▶ _WHAT IS BEING ASKED_:
Read the data below line by line and copy each one with "None" in it.

▶ _DATA PROVIDED_:
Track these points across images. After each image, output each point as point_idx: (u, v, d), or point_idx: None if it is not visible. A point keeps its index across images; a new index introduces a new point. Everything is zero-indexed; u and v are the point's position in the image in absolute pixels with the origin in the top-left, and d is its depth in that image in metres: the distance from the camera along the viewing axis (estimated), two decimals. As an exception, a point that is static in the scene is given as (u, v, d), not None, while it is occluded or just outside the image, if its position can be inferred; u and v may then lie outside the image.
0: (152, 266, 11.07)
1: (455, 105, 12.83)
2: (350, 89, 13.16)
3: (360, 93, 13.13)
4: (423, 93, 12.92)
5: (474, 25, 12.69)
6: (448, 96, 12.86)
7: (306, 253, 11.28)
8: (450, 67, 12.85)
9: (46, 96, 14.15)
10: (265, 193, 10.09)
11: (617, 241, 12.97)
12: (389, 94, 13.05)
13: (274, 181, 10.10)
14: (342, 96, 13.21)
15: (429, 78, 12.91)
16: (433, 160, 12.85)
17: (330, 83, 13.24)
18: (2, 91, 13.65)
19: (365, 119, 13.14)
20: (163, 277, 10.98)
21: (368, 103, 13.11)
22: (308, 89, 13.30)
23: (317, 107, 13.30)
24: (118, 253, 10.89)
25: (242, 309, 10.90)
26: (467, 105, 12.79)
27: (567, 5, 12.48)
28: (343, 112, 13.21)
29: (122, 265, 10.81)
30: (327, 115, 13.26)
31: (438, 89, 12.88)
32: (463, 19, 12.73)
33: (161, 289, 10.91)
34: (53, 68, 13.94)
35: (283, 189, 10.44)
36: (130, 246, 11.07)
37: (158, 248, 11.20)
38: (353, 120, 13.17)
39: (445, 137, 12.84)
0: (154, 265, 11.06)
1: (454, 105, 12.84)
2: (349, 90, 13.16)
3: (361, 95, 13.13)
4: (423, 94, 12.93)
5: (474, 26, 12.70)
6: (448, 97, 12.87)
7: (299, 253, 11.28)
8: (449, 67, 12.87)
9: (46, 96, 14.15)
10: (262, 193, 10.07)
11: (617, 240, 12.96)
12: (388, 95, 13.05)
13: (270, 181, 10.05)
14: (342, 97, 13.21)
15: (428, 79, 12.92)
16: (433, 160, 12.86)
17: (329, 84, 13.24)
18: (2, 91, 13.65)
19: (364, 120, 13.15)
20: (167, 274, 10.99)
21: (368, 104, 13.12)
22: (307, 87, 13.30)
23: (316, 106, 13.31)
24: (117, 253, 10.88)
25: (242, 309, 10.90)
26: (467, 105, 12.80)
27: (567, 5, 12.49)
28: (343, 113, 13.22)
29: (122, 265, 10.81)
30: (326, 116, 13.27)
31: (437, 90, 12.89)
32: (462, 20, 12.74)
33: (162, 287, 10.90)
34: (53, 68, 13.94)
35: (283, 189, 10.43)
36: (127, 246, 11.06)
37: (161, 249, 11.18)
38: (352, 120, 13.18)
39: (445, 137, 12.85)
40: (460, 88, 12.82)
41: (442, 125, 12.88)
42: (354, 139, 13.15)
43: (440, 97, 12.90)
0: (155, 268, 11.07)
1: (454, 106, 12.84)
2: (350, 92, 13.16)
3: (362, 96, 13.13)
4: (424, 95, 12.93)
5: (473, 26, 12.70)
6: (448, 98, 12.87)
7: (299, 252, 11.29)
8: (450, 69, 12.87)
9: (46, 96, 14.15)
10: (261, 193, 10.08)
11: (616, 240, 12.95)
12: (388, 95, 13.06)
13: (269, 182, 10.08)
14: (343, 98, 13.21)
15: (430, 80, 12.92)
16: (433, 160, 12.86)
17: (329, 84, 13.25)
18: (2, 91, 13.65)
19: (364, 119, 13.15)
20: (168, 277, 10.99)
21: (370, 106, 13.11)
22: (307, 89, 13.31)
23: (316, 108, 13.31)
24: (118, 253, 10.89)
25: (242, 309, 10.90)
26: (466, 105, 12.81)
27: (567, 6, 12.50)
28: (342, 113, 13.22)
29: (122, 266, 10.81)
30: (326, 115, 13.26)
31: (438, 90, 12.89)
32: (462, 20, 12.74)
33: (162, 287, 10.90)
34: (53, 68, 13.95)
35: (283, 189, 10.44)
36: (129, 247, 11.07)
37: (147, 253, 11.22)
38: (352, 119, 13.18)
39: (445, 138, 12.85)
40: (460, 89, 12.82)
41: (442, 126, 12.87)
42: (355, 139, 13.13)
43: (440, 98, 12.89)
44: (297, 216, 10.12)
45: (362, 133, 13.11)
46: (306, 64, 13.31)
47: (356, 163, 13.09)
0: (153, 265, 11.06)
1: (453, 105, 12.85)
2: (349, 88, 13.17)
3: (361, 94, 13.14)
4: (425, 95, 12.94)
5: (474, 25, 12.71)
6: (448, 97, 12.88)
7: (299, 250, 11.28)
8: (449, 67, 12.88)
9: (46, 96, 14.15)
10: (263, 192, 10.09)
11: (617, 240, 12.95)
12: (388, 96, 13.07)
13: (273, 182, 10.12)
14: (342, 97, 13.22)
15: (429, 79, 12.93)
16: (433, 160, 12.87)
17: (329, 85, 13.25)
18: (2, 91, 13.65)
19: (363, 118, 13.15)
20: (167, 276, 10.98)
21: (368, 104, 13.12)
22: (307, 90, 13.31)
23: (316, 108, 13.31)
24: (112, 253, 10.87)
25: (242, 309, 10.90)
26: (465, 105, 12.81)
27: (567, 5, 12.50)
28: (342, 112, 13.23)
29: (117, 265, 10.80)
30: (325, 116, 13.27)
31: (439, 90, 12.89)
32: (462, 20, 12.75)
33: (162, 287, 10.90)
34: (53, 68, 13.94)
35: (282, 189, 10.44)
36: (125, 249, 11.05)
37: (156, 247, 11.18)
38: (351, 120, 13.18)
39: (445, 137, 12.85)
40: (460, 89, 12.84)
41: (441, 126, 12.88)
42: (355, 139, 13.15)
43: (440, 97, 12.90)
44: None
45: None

▶ _TASK SOLUTION_:
Track these points across images. After each image, output each point as point_idx: (u, v, d), or point_idx: None if it is not visible. A point keeps its index across images; a new index introduces a new point. Everything is zero-indexed; u and v are the point's position in the image in absolute pixels with the origin in the top-left, and d is its depth in that image in metres: the distance from the camera along the viewing axis (estimated), two decimals. As an exception, a point that is static in the scene is given as (u, v, d), not None, while it is occluded or just outside the image, if its position can be inferred; u and v may then lie outside the image.
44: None
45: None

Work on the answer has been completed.